Honestly though the whole thing is more intimidating than it is difficult and Its immensely useful and rewarding skill to have. The only stressful part is taking that first ride on your first set of wheels.

I learned last spring and have built 4-5 sets since...I can't begin to think of the money I would have spent to have someone do that work for me....plus I get a great deal of satisfaction from rolling around on wheels I built with my own hands.

noglider 05-20-10 04:42 PM

Sixty Fiver, the picture of your 8 year old lacing a wheel is the PICTURE OF THE WEEK for me!

Really, lacing a wheel is less complex than a lot of needlework. There are, at most, 40 spokes, and there's only one pattern at a time.

I'm saddened that most kids' bikes aren't very sensible. You show some old sensible designs, but now, bikes have to be styled as if the riders will be in some extreme sport like BMX or mountain trail riding. Why not just a plain bike with a semi-upright position?

Someone gave me a nice mountain bike like this, with 20" aluminum wheels. It had cantilever brakes, one chainring, and a six speed freewheel. It was labeled GT or Pacific. I put street-tread tires on it (replacing the knobbies) and gave it to my friend's daughter. She was riding a 24"-wheel Huffy mountain bike, and it was so heavy, she could hardly ride it. I told the girl (who is a small 9 year old) that 20" wheels are not just for little kids. I showed her my Twenty.

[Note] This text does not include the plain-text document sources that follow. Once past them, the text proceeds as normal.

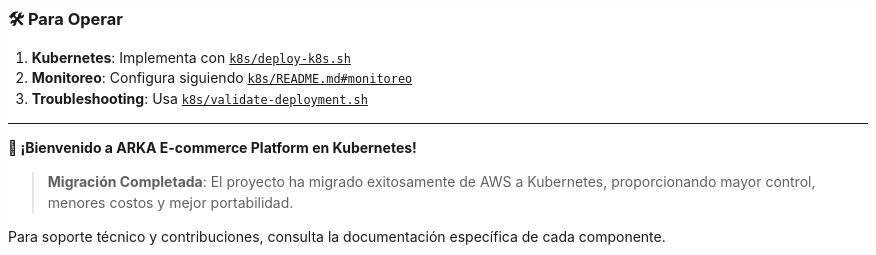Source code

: ### 🛠️ **Para Operar**
1. **Kubernetes**: Implementa con [`k8s/deploy-k8s.sh`](k8s/deploy-k8s.sh)
2. **Monitoreo**: Configura siguiendo [`k8s/README.md#monitoreo`](k8s/README.md)
3. **Troubleshooting**: Usa [`k8s/validate-deployment.sh`](k8s/validate-deployment.sh)

---

**🎉 ¡Bienvenido a ARKA E-commerce Platform en Kubernetes!**

> **Migración Completada**: El proyecto ha migrado exitosamente de AWS a Kubernetes, proporcionando mayor control, menores costos y mejor portabilidad.

Para soporte técnico y contribuciones, consulta la documentación específica de cada componente.
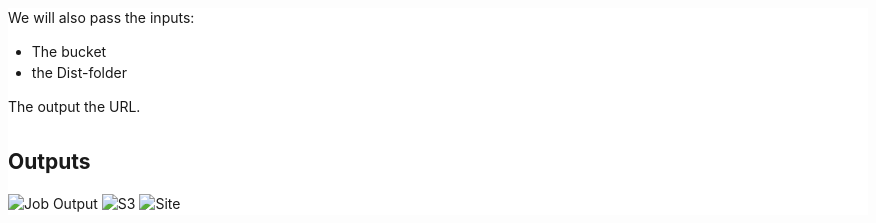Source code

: We will also pass the inputs:
- The bucket
- the Dist-folder 

The output the URL.


## Outputs
![Job Output](image_41.png)
![S3](image_43.png)
![Site](image_42.png)


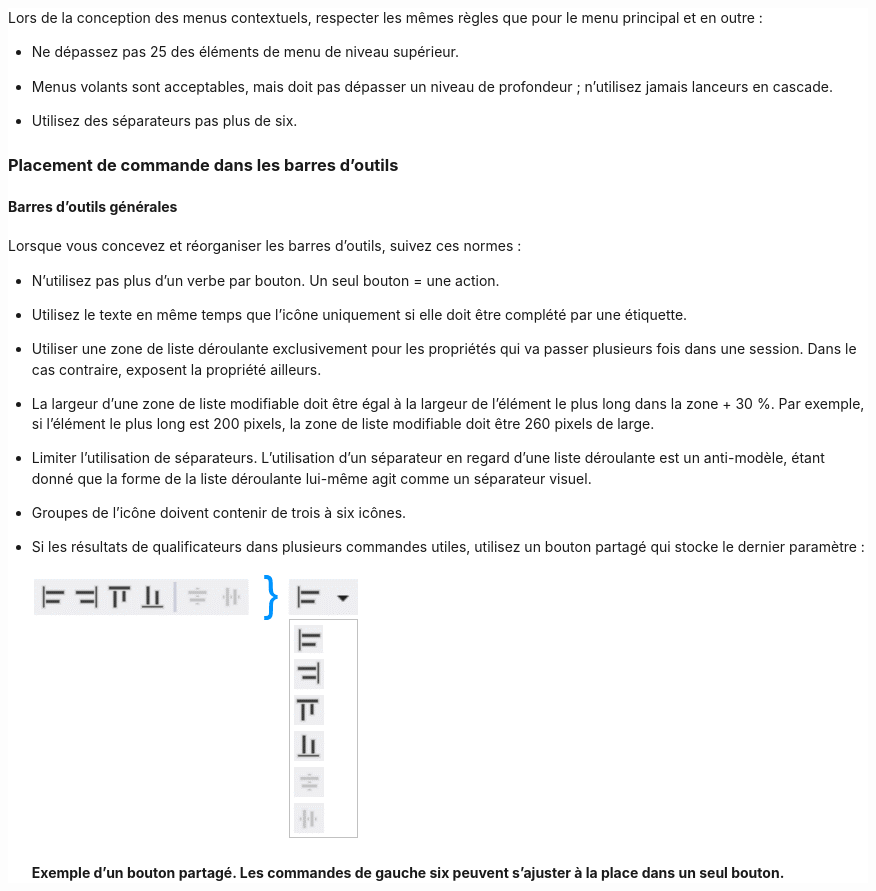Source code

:  Lors de la conception des menus contextuels, respecter les mêmes règles que pour le menu principal et en outre :  
  
-   Ne dépassez pas 25 des éléments de menu de niveau supérieur.  
  
-   Menus volants sont acceptables, mais doit pas dépasser un niveau de profondeur ; n’utilisez jamais lanceurs en cascade.  
  
-   Utilisez des séparateurs pas plus de six.  
  
### <a name="command-placement-in-toolbars"></a>Placement de commande dans les barres d’outils  
  
#### <a name="general-toolbars"></a>Barres d’outils générales  
 Lorsque vous concevez et réorganiser les barres d’outils, suivez ces normes :  
  
-   N’utilisez pas plus d’un verbe par bouton. Un seul bouton = une action.  
  
-   Utilisez le texte en même temps que l’icône uniquement si elle doit être complété par une étiquette.  
  
-   Utiliser une zone de liste déroulante exclusivement pour les propriétés qui va passer plusieurs fois dans une session. Dans le cas contraire, exposent la propriété ailleurs.  
  
-   La largeur d’une zone de liste modifiable doit être égal à la largeur de l’élément le plus long dans la zone + 30 %. Par exemple, si l’élément le plus long est 200 pixels, la zone de liste modifiable doit être 260 pixels de large.  
  
-   Limiter l’utilisation de séparateurs. L’utilisation d’un séparateur en regard d’une liste déroulante est un anti-modèle, étant donné que la forme de la liste déroulante lui-même agit comme un séparateur visuel.  
  
-   Groupes de l’icône doivent contenir de trois à six icônes.  
  
-   Si les résultats de qualificateurs dans plusieurs commandes utiles, utilisez un bouton partagé qui stocke le dernier paramètre :  
  
     ![Boutons Fractionner dans Visual Studio](../../extensibility/ux-guidelines/media/0501-c_splitbuttons.png "0501-c_SplitButtons")  
  
     **Exemple d’un bouton partagé. Les commandes de gauche six peuvent s’ajuster à la place dans un seul bouton.**  
  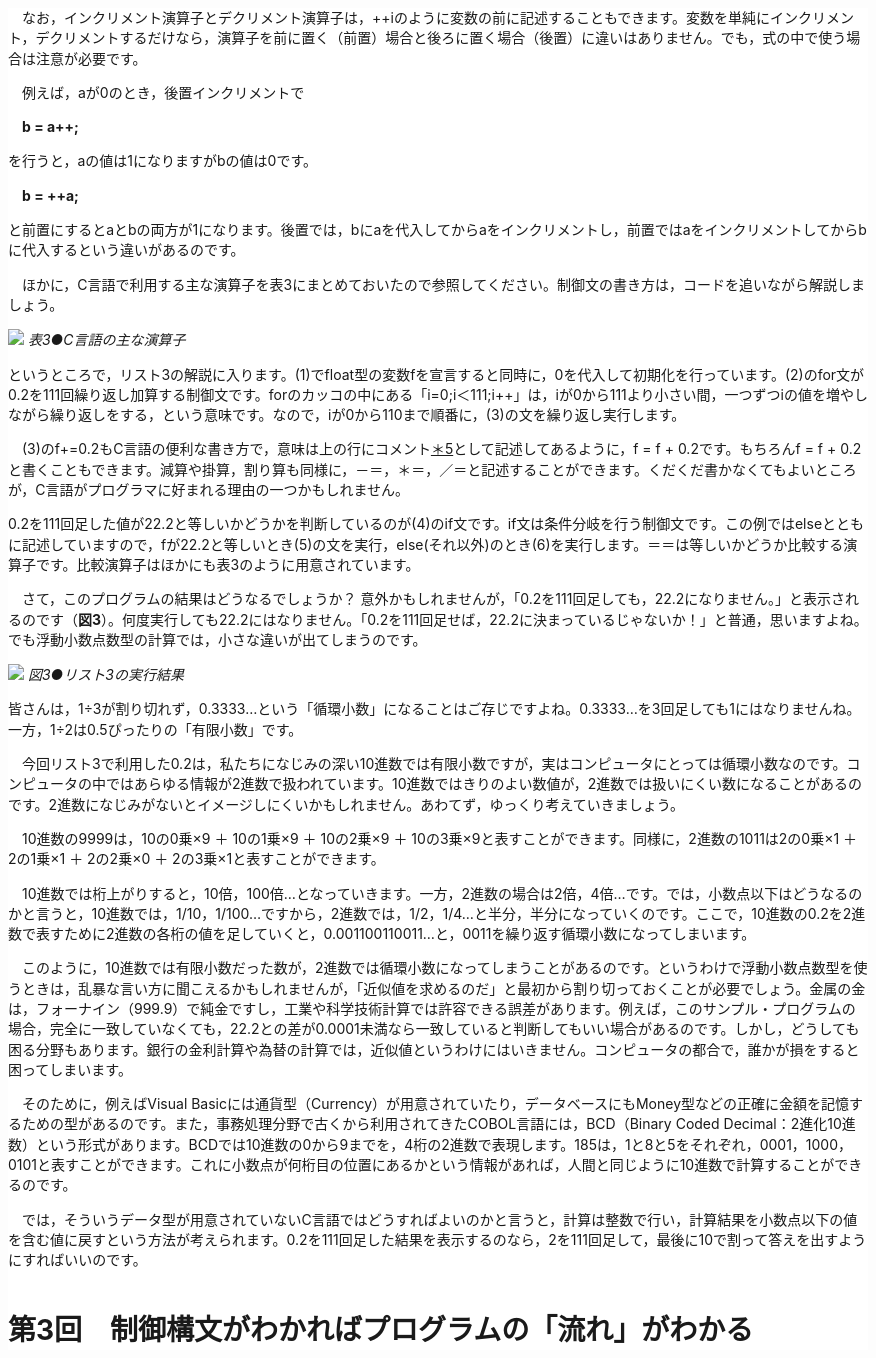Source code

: 　なお，インクリメント演算子とデクリメント演算子は，++iのように変数の前に記述することもできます。変数を単純にインクリメント，デクリメントするだけなら，演算子を前に置く（前置）場合と後ろに置く場合（後置）に違いはありません。でも，式の中で使う場合は注意が必要です。

　例えば，aが0のとき，後置インクリメントで

　**b = a++;**

を行うと，aの値は1になりますがbの値は0です。

　**b = ++a;**

と前置にするとaとbの両方が1になります。後置では，bにaを代入してからaをインクリメントし，前置ではaをインクリメントしてからbに代入するという違いがあるのです。

　ほかに，C言語で利用する主な演算子を表3にまとめておいたので参照してください。制御文の書き方は，コードを追いながら解説しましょう。

![](http://panzhifei.fun/img/post/2006/10/06/02/hyo03.jpg)
*表3●C言語の主な演算子*

というところで，リスト3の解説に入ります。(1)でfloat型の変数fを宣言すると同時に，0を代入して初期化を行っています。(2)のfor文が0.2を111回繰り返し加算する制御文です。forのカッコの中にある「i=0;i＜111;i++」は，iが0から111より小さい間，一つずつiの値を増やしながら繰り返しをする，という意味です。なので，iが0から110まで順番に，(3)の文を繰り返し実行します。

　(3)のf+=0.2もC言語の便利な書き方で，意味は上の行にコメント[＊5](#jump5)として記述してあるように，f = f + 0.2です。もちろんf = f + 0.2と書くこともできます。減算や掛算，割り算も同様に，－＝，＊＝，／＝と記述することができます。くだくだ書かなくてもよいところが，C言語がプログラマに好まれる理由の一つかもしれません。

0.2を111回足した値が22.2と等しいかどうかを判断しているのが(4)のif文です。if文は条件分岐を行う制御文です。この例ではelseとともに記述していますので，fが22.2と等しいとき(5)の文を実行，else(それ以外)のとき(6)を実行します。＝＝は等しいかどうか比較する演算子です。比較演算子はほかにも表3のように用意されています。

　さて，このプログラムの結果はどうなるでしょうか？ 意外かもしれませんが，「0.2を111回足しても，22.2になりません。」と表示されるのです（**図3**）。何度実行しても22.2にはなりません。「0.2を111回足せば，22.2に決まっているじゃないか！」と普通，思いますよね。でも浮動小数点数型の計算では，小さな違いが出てしまうのです。

![](http://panzhifei.fun/img/post/2006/10/06/02/zu03.jpg)
*図3●リスト3の実行結果*

皆さんは，1÷3が割り切れず，0.3333…という「循環小数」になることはご存じですよね。0.3333…を3回足しても1にはなりませんね。一方，1÷2は0.5ぴったりの「有限小数」です。

　今回リスト3で利用した0.2は，私たちになじみの深い10進数では有限小数ですが，実はコンピュータにとっては循環小数なのです。コンピュータの中ではあらゆる情報が2進数で扱われています。10進数ではきりのよい数値が，2進数では扱いにくい数になることがあるのです。2進数になじみがないとイメージしにくいかもしれません。あわてず，ゆっくり考えていきましょう。

　10進数の9999は，10の0乗×9 ＋ 10の1乗×9 ＋ 10の2乗×9 ＋ 10の3乗×9と表すことができます。同様に，2進数の1011は2の0乗×1 ＋ 2の1乗×1 ＋ 2の2乗×0 ＋ 2の3乗×1と表すことができます。

　10進数では桁上がりすると，10倍，100倍…となっていきます。一方，2進数の場合は2倍，4倍…です。では，小数点以下はどうなるのかと言うと，10進数では，1/10，1/100…ですから，2進数では，1/2，1/4…と半分，半分になっていくのです。ここで，10進数の0.2を2進数で表すために2進数の各桁の値を足していくと，0.001100110011…と，0011を繰り返す循環小数になってしまいます。

　このように，10進数では有限小数だった数が，2進数では循環小数になってしまうことがあるのです。というわけで浮動小数点数型を使うときは，乱暴な言い方に聞こえるかもしれませんが，「近似値を求めるのだ」と最初から割り切っておくことが必要でしょう。金属の金は，フォーナイン（999.9）で純金ですし，工業や科学技術計算では許容できる誤差があります。例えば，このサンプル・プログラムの場合，完全に一致していなくても，22.2との差が0.0001未満なら一致していると判断してもいい場合があるのです。しかし，どうしても困る分野もあります。銀行の金利計算や為替の計算では，近似値というわけにはいきません。コンピュータの都合で，誰かが損をすると困ってしまいます。

　そのために，例えばVisual Basicには通貨型（Currency）が用意されていたり，データベースにもMoney型などの正確に金額を記憶するための型があるのです。また，事務処理分野で古くから利用されてきたCOBOL言語には，BCD（Binary Coded Decimal：2進化10進数）という形式があります。BCDでは10進数の0から9までを，4桁の2進数で表現します。185は，1と8と5をそれぞれ，0001，1000，0101と表すことができます。これに小数点が何桁目の位置にあるかという情報があれば，人間と同じように10進数で計算することができるのです。

　では，そういうデータ型が用意されていないC言語ではどうすればよいのかと言うと，計算は整数で行い，計算結果を小数点以下の値を含む値に戻すという方法が考えられます。0.2を111回足した結果を表示するのなら，2を111回足して，最後に10で割って答えを出すようにすればいいのです。

# <span id="title3">第3回　制御構文がわかればプログラムの「流れ」がわかる</span>
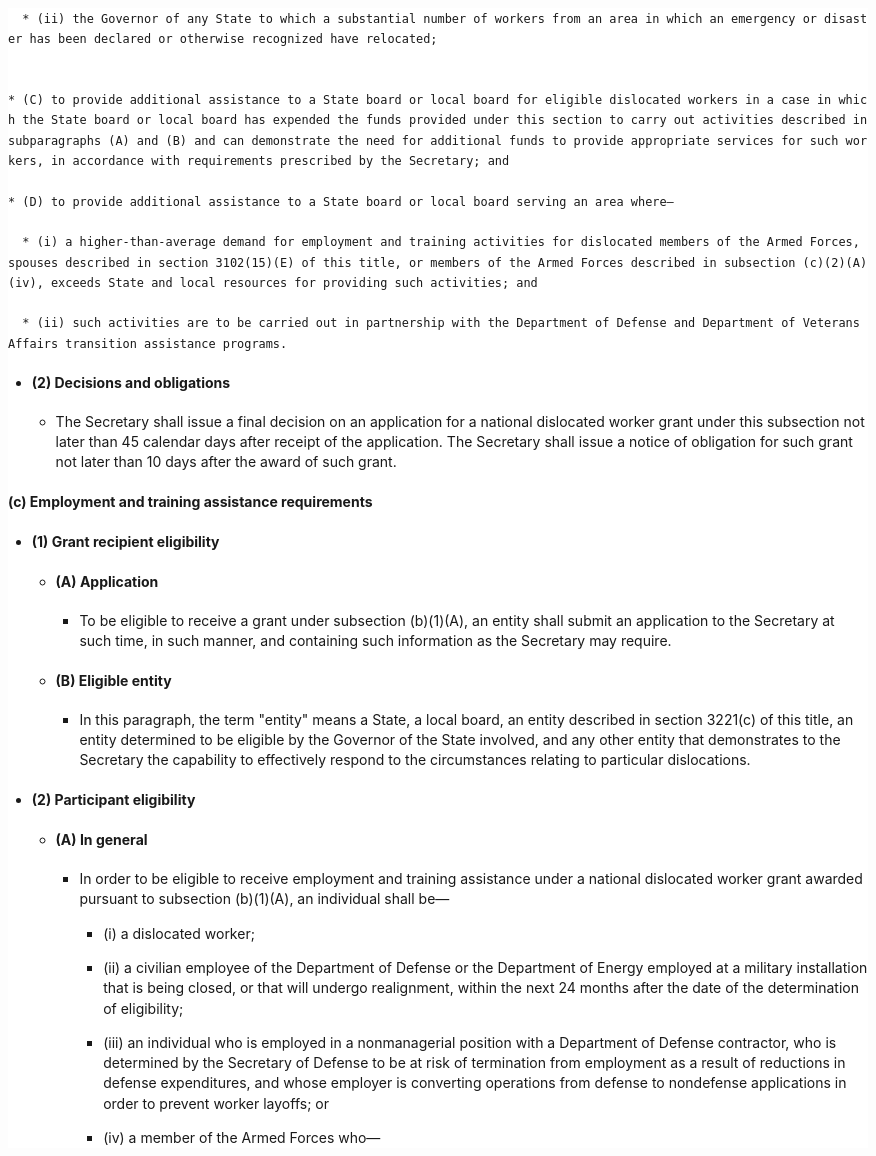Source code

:       * (ii) the Governor of any State to which a substantial number of workers from an area in which an emergency or disaster has been declared or otherwise recognized have relocated;


    * (C) to provide additional assistance to a State board or local board for eligible dislocated workers in a case in which the State board or local board has expended the funds provided under this section to carry out activities described in subparagraphs (A) and (B) and can demonstrate the need for additional funds to provide appropriate services for such workers, in accordance with requirements prescribed by the Secretary; and

    * (D) to provide additional assistance to a State board or local board serving an area where—

      * (i) a higher-than-average demand for employment and training activities for dislocated members of the Armed Forces, spouses described in section 3102(15)(E) of this title, or members of the Armed Forces described in subsection (c)(2)(A)(iv), exceeds State and local resources for providing such activities; and

      * (ii) such activities are to be carried out in partnership with the Department of Defense and Department of Veterans Affairs transition assistance programs.

* #### (2) Decisions and obligations
  * The Secretary shall issue a final decision on an application for a national dislocated worker grant under this subsection not later than 45 calendar days after receipt of the application. The Secretary shall issue a notice of obligation for such grant not later than 10 days after the award of such grant.

#### (c) Employment and training assistance requirements
* #### (1) Grant recipient eligibility
  * #### (A) Application
    * To be eligible to receive a grant under subsection (b)(1)(A), an entity shall submit an application to the Secretary at such time, in such manner, and containing such information as the Secretary may require.

  * #### (B) Eligible entity
    * In this paragraph, the term "entity" means a State, a local board, an entity described in section 3221(c) of this title, an entity determined to be eligible by the Governor of the State involved, and any other entity that demonstrates to the Secretary the capability to effectively respond to the circumstances relating to particular dislocations.

* #### (2) Participant eligibility
  * #### (A) In general
    * In order to be eligible to receive employment and training assistance under a national dislocated worker grant awarded pursuant to subsection (b)(1)(A), an individual shall be—

      * (i) a dislocated worker;

      * (ii) a civilian employee of the Department of Defense or the Department of Energy employed at a military installation that is being closed, or that will undergo realignment, within the next 24 months after the date of the determination of eligibility;

      * (iii) an individual who is employed in a nonmanagerial position with a Department of Defense contractor, who is determined by the Secretary of Defense to be at risk of termination from employment as a result of reductions in defense expenditures, and whose employer is converting operations from defense to nondefense applications in order to prevent worker layoffs; or

      * (iv) a member of the Armed Forces who—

She listened and when she test rode this little bike, she smiled really big.

But where are these bikes, in general?

Sixty Fiver 05-20-10 05:16 PM

Like almost every three speed my girl's bikes are on the heavy side but they do have 3 speed hubs, fenders, and chain guards and with a high power to weight ratio, kids can handle a heavier bike better than an adult.

My youngest climbs hills on her Raleigh and usually sings the whole way up and often passes adults who are walking up the same grades with their bikes... there's a short 12% hill we climb regularly and she goes up this like it isn't even there.

The Saffron is really an adult bike and has the same adjust-ability as a Twenty and many modern folders could do the same thing and already come with modern parts and lighter alloy wheels.

I was pretty gobsmacked when my 8 year old daughter came over to watch me lace a wheel and with the wheel partially laced told me it was a thirty six spoke, three cross wheel.

gbalke 05-20-10 05:29 PM

Does Western Canuckistan have child labor laws?

Just kidding, that's really awesome. I'm a bit envious, I wish I knew how to build a wheel.

mickey85 05-20-10 05:37 PM

Sixty Fiver, that shot of your daughter in the smock is adorable! That makes me happy :)

mickey85 05-20-10 06:03 PM

Quote:

Originally Posted by Zaphod Beeblebrox (Post 10840008)
Just saw this today....its modern but definitely with a Classic Style.

http://www.wiggle.co.uk/p/cycle/7/Co...10/5360047080/

http://s.wiggle.co.uk/images/cooper-reims-zoom.jpg

Put some hammered Honjo fenders on it, a wider saddle, and a set of racks and rack bags (thinking specifically about the grid Rivendell bags), and I'd ride it like there's no tomorrow. What a gorgeous bike. I even like the color. I think that would be my go-to bike for most everything. The only flaw I see is with the track style (or at least, track looking) bars with the huge drops to the hoods. I like my bars to have square tops...

As it stands, I'm seriously considering the Mercier Kilo S3X that they've got over on BD. The wheels cost almost as much as that entire bike, and I've been thinking hard about getting one of those hubs.

jamesj 05-20-10 07:12 PM

See you guys have really got me considering trying to build a 27" wheel i have. I really need a front wheel for my schwinn.
what does one need i know nipples, spokes, and a spke wrench and what else?

I am also in love with that cream colored bike. If i had the money i would buy one. Its very clean and pretty.